Separate view and edit states for assessments
Assessments were particularly complex due to their length, so clicking the edit button took users to a separate page. I also created a view-only state so users could see assessments without worrying about accidentally editing them.

Relative timestamps and colored icons for better readability
These helped users more quickly identify an action's type and relative age. (The absolute timestamps were still shown in expanded accordions for compliance reasons.) I'd originally designed these ideas for v0, but cut them from v1 in order to decrease initial scope.
Note from Caroline
I also began an initiative to use Storybook for our design system. I leveraged Cursor to create action history components like the redesigned accordions in Storybook, which the developer, Farhan, then imported into the Pathways codebase. It's been really cool to work more closely with engineering and hold Pathways to higher standards of design quality.

Final result
Understand care managers' interactions with a patient, all in one place.

Successes
- A unified timeline of patient interactions helped care managers quickly review a patient's history of care and reduce switching between tabs.
- Care managers could more easily collaborate by seeing other users' engagement with a patient, making patient handoffs smoother and reducing miscommunication.
- Simpler, more intuitive workflows for adding, editing, and reviewing actions made it easier for users to learn to use Pathways.
Learnings
It's important to user test interactive flows, not just static screens.
The more nuanced interactions of the action history, such as the collapsed states for accordions, were easy for users to miss when looking at static designs. If I'd realized this sooner, v1 would likely have been better received.
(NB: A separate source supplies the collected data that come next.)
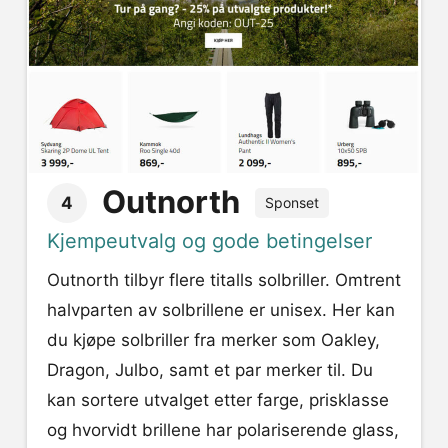
Outnorth
4
Sponset
Kjempeutvalg og gode betingelser
Outnorth tilbyr flere titalls solbriller. Omtrent
halvparten av solbrillene er unisex. Her kan
du kjøpe solbriller fra merker som Oakley,
Dragon, Julbo, samt et par merker til. Du
kan sortere utvalget etter farge, prisklasse
og hvorvidt brillene har polariserende glass,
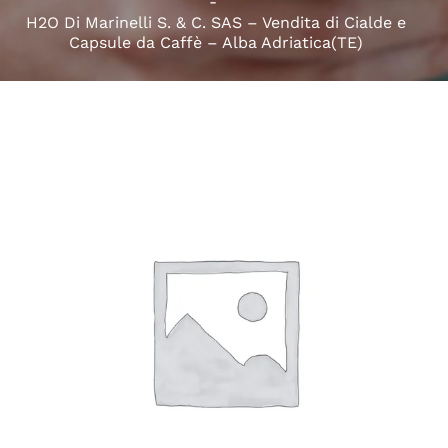
H2O Di Marinelli S. & C. SAS – Vendita di Cialde e
Capsule da Caffè – Alba Adriatica(TE)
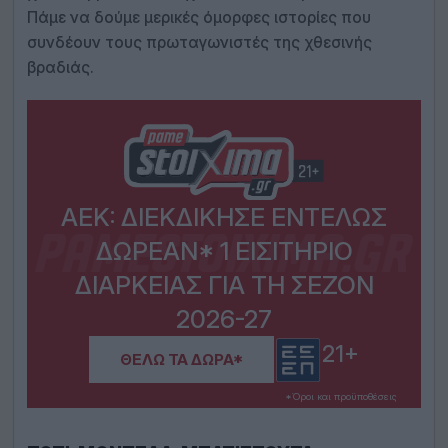
Πάμε να δούμε μερικές όμορφες ιστορίες που
συνδέουν τους πρωταγωνιστές της χθεσινής
βραδιάς.
ΑΕΚ: ΔΙΕΚΔΊΚΗΣΕ ΕΝΤΕΛΏΣ
ΔΩΡΕΆΝ* 1 ΕΙΣΙΤΉΡΙΟ
ΔΙΑΡΚΕΊΑΣ ΓΙΑ ΤΗ ΣΕΖΌΝ
2026-27
21+
ΘΈΛΩ ΤΑ ΔΏΡΑ*
*Όροι και προϋποθέσεις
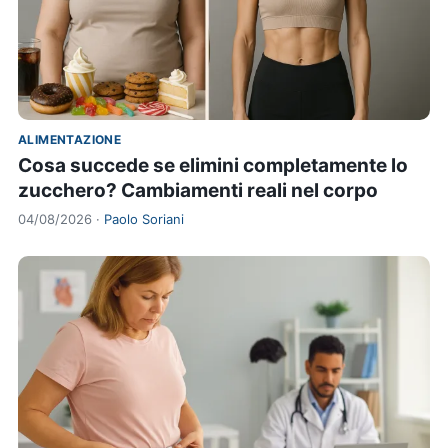
ALIMENTAZIONE
Cosa succede se elimini completamente lo
zucchero? Cambiamenti reali nel corpo
04/08/2026 ·
Paolo Soriani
Starting a Storybook to document key components helped close the gap between design and development.
This sped up design → dev time and resulted in more pixel-perfect components, while lowering the time spent on design QA.

Be mindful when you're having users change their existing workflow.
Healthcare is filled with complex requirements and context, so it's important to strike a balance between forming your own opinion on how workflows should work vs. patronizing your users. Collaborating with stakeholders and getting buy-in early on is essential, rather than dropping huge changes unexpectedly in their lap.

Discuss your rollout strategy and order of implementation.
For example, when shipping v2, it was important to deliver inline adding first to our users—a key piece of functionality that would improve their quality of life—over visual-only changes like the colored icons.
By shipping incrementally and prioritizing the most important functionality, users felt more heard about their concerns and had time to adjust to the changes.